What do we mean by stakeholders?  These are your customers, your potential customers, your employees, your bank, your suppliers, the media etc…

There is an excellent stakeholder mapping model that I have used personally in times of crisis to decide quickly and confidently who needs to be contacted when and in what order.  This model is shown below.


As you can see, the model forces you to consider your stakeholders in terms of their power or importance and their interest in the current situation.  It is a good idea to ‘map’ stakeholders in 2 different ways –now and where you think they may lie after the crisis is over.  You can use the same grid for this by using different colours to show now and future.

Practice doing this –  imagine you are in this situation now –where would you place your various stakeholders? 

Keep this draft, it may provide a good basis for you at some future time.

You contact the key players first (bottom right hand box)  and provide the maximum amount of information, those with low power/ importance and low interest (top left hand box) do not require your immediate attention or a great deal of information either.

So having done this, in a real situation, the model helps by showing you who to contact , in what order and the level of information each stakeholder needs.  As you can imagine, every single stakeholder does not need the same amount of information!

Marketing tactics

Marketing theory can help us to think logically about the business and its marketing as a whole.  The 7 P’S-Product, Place, Price, Promotion, Physical Evidence, People and Process-enable us consider what we need to do within each element.

Some of the issues you may need to consider are as follows:-


  • Are you able to deliver?
  • Has your stock being damaged?  What is recoverable?
  • Can you continue to deliver the service that you provide? 
  • If you’re involved in manufacture, how long will it be until you can re-establish production?

And so on…


  • Are you able to continue to operate from your existing premises?
  • If not, where can you operate from the short term?
  • Will this have an impact on serving your current market area?


  • The need to urgently source materials or products to satisfy customer demand may impact on the price you pay.  You may need to consider a price increase in the short or medium term.  Be open with your customers, explain the current situation and seek their support.  If they value the service or products that you supply they will want to work with you to get you over the crisis.
  • You may need to consider cash flow issues.  Consider adjusting your terms and, once again, ensure that your customers are aware of the current situation and your reasons for making changes.


  • Communicate, communicate, communicate.?
    • Use all media tools at your disposal to keep the market,  your customers and other stakeholders aware of your situation, your plans and what you’re doing to keep  your business going.
    • The best methods for communicating will depend on your market sector and are the  subject of a separate article in this series.


  • This refers to all of the various physical aspects of your business and your brand.
    • Your signage
    • Your vehicles
    • Your literature
    • Your website
    • Your premises

And so on…


  • Do you need to consider additional resource, in terms of help, to get you past this crisis as quickly as possible?
  • Existing personnel will need to be kept informed regularly.  If you don’t do this already, consider daily or weekly briefings to keep them fully up to date.
  • You may need to consider changing existing roles to meet the demands that you face.  Training and mentoring may be important here.
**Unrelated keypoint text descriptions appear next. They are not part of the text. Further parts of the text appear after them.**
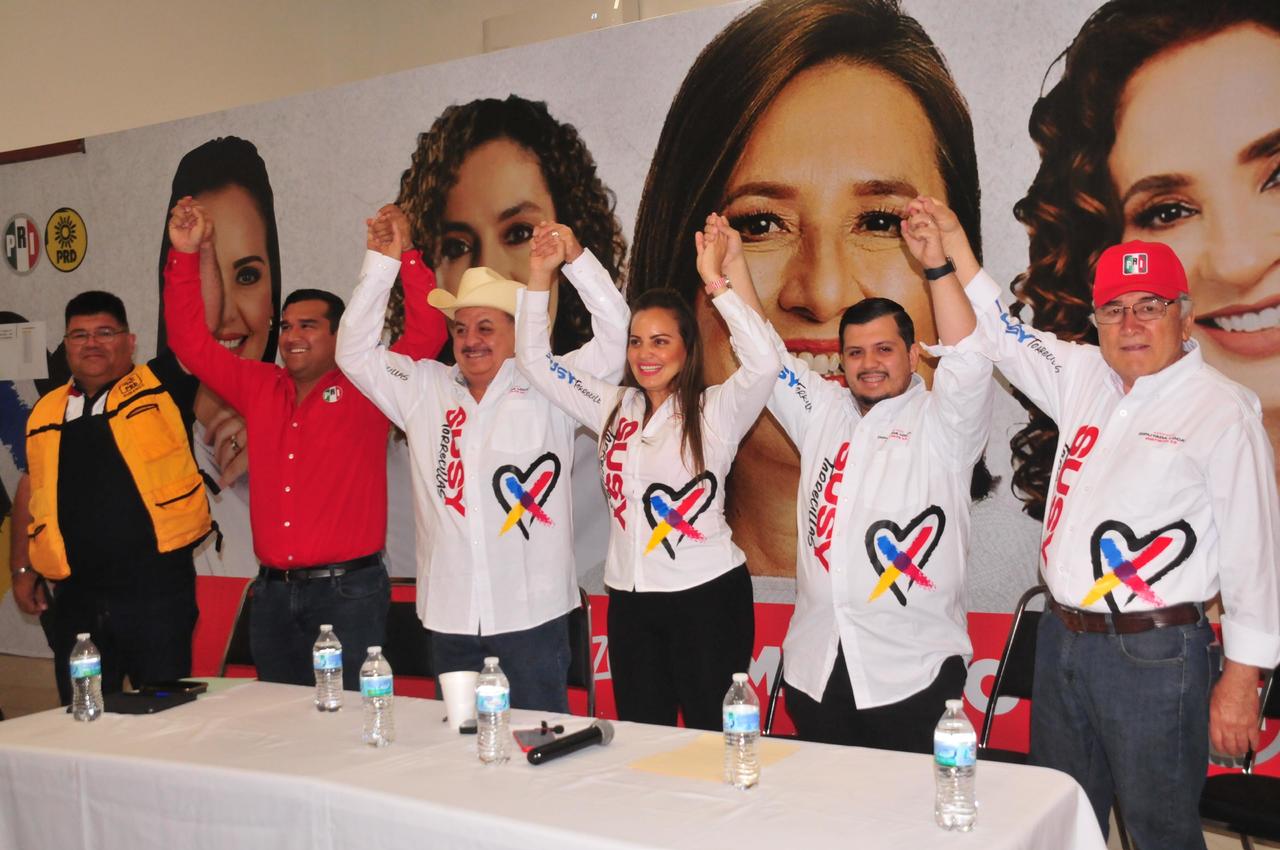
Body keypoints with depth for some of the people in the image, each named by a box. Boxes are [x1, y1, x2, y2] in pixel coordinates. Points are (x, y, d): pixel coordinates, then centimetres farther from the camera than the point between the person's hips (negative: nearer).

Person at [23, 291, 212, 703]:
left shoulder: (160, 386, 1)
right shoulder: (46, 411, 13)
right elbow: (32, 491, 22)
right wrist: (23, 570, 20)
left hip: (156, 587, -4)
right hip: (75, 598, 4)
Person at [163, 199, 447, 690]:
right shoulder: (259, 388, 12)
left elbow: (426, 336, -11)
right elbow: (192, 342, 15)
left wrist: (405, 255, -18)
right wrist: (184, 254, 8)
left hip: (347, 591, -5)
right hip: (274, 592, 5)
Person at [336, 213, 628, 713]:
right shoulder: (424, 389, 11)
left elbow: (613, 335, -4)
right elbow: (355, 352, 12)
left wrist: (577, 259, -12)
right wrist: (381, 263, 5)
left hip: (532, 614, -3)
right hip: (450, 616, 3)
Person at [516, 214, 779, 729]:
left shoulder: (715, 411, -5)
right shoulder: (615, 408, 9)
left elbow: (763, 362, -24)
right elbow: (535, 361, 12)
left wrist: (715, 279, -25)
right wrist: (540, 276, 3)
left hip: (707, 595, -5)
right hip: (630, 598, 5)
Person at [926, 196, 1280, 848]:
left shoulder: (1222, 409, -11)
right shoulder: (1084, 377, 7)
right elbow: (1001, 335, 20)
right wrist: (953, 242, 14)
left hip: (1152, 653, -6)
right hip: (1061, 639, 6)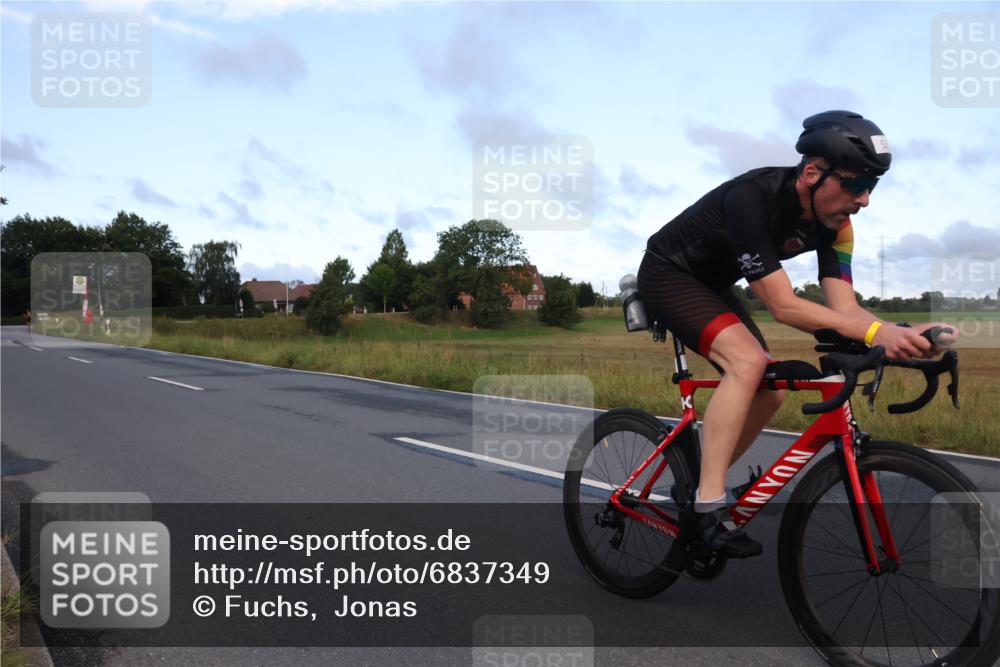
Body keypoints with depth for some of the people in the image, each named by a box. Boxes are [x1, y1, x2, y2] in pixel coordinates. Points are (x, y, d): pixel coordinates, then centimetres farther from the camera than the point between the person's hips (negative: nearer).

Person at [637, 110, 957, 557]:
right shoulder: (753, 198, -33)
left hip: (712, 285, 8)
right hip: (667, 274, -8)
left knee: (769, 392, 0)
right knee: (748, 361, -29)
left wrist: (904, 335, -34)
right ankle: (709, 507, -24)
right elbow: (783, 306, -36)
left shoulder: (833, 224, -10)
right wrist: (875, 332, -45)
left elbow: (845, 308, -15)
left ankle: (696, 485, 16)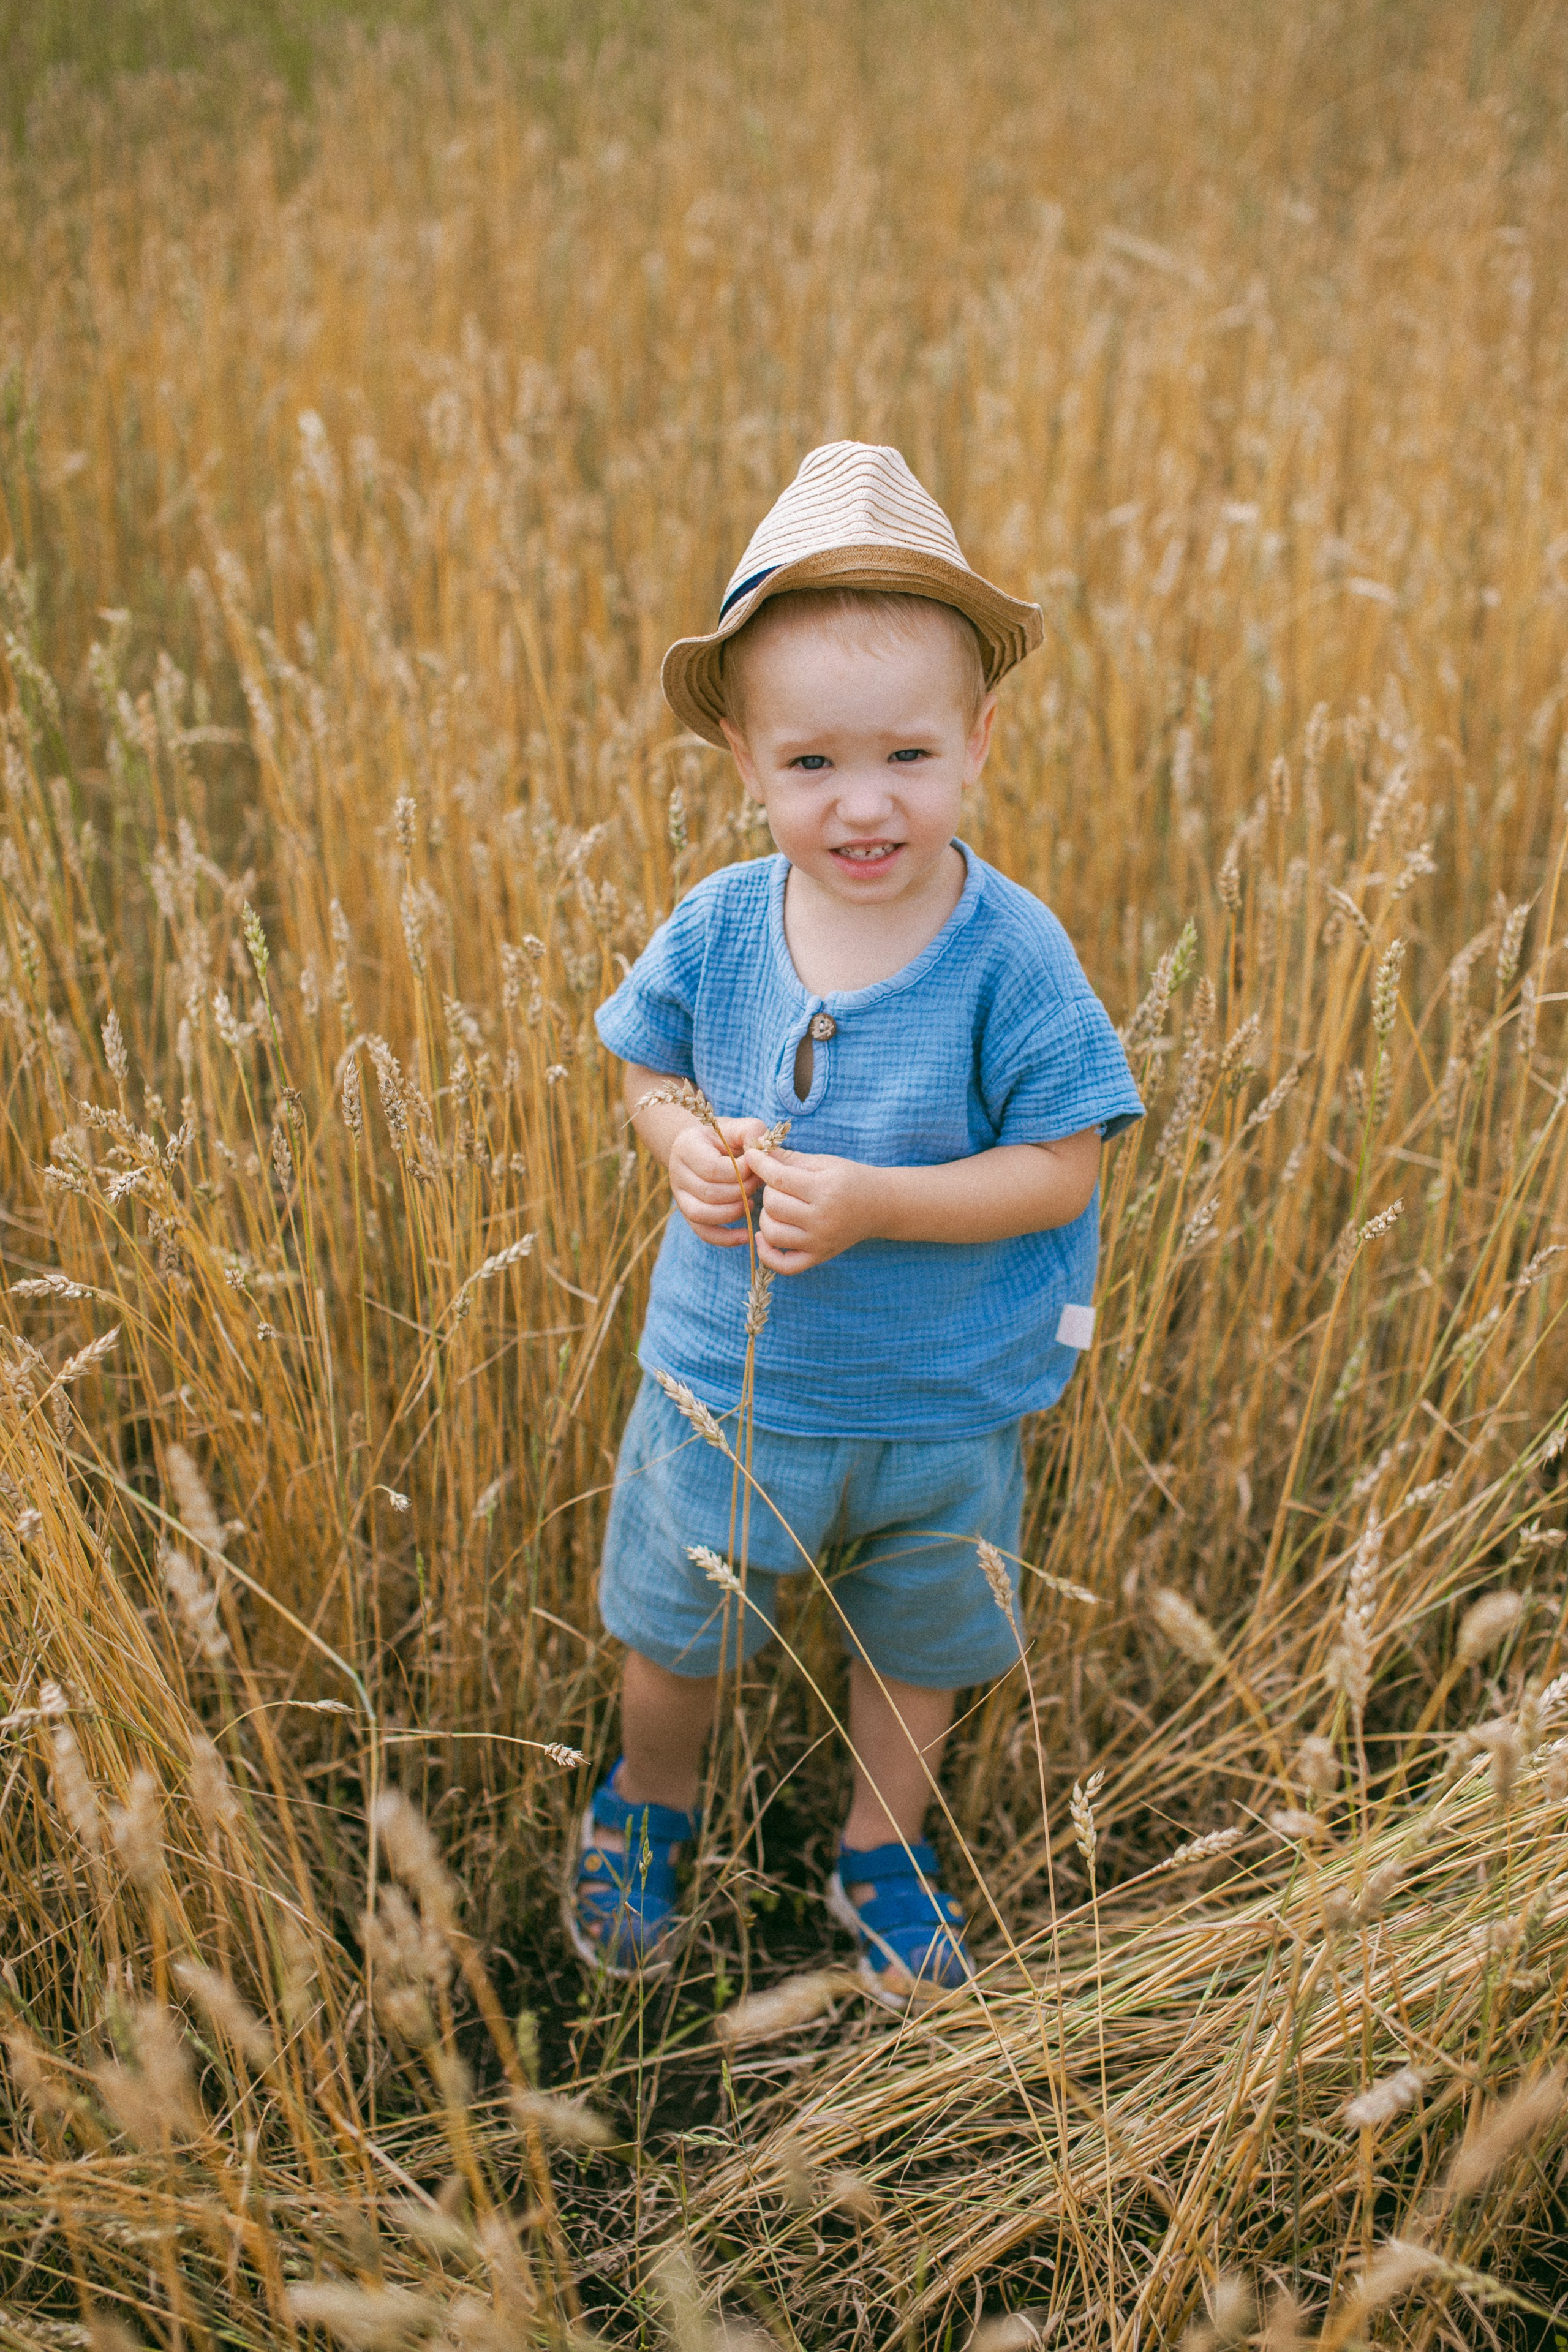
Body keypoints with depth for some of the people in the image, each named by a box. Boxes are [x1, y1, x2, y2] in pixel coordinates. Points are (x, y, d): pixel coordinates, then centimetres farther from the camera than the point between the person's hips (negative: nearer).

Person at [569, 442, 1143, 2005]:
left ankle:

Seek outside help if you need it.
  • Even if you don’t usually outsource, now’s the time to consider it.  Get some marketing help, get some help with your logistics and call in any favours!


  • It will be clear that you might need to change the way you do things following a crisis.
  • Putting in place plans for business continuity in the event of an unforeseen crisis is a very good idea. 
  • Think about some of the elements that have been highlighted above.  Think about your stakeholders.  Think about who you might call upon in a time of emergency.
  • Write these thoughts down.  Keep a copy away from your premises.  Tell somebody else where it is and if the time comes use it to keep a clear head and keep your business going.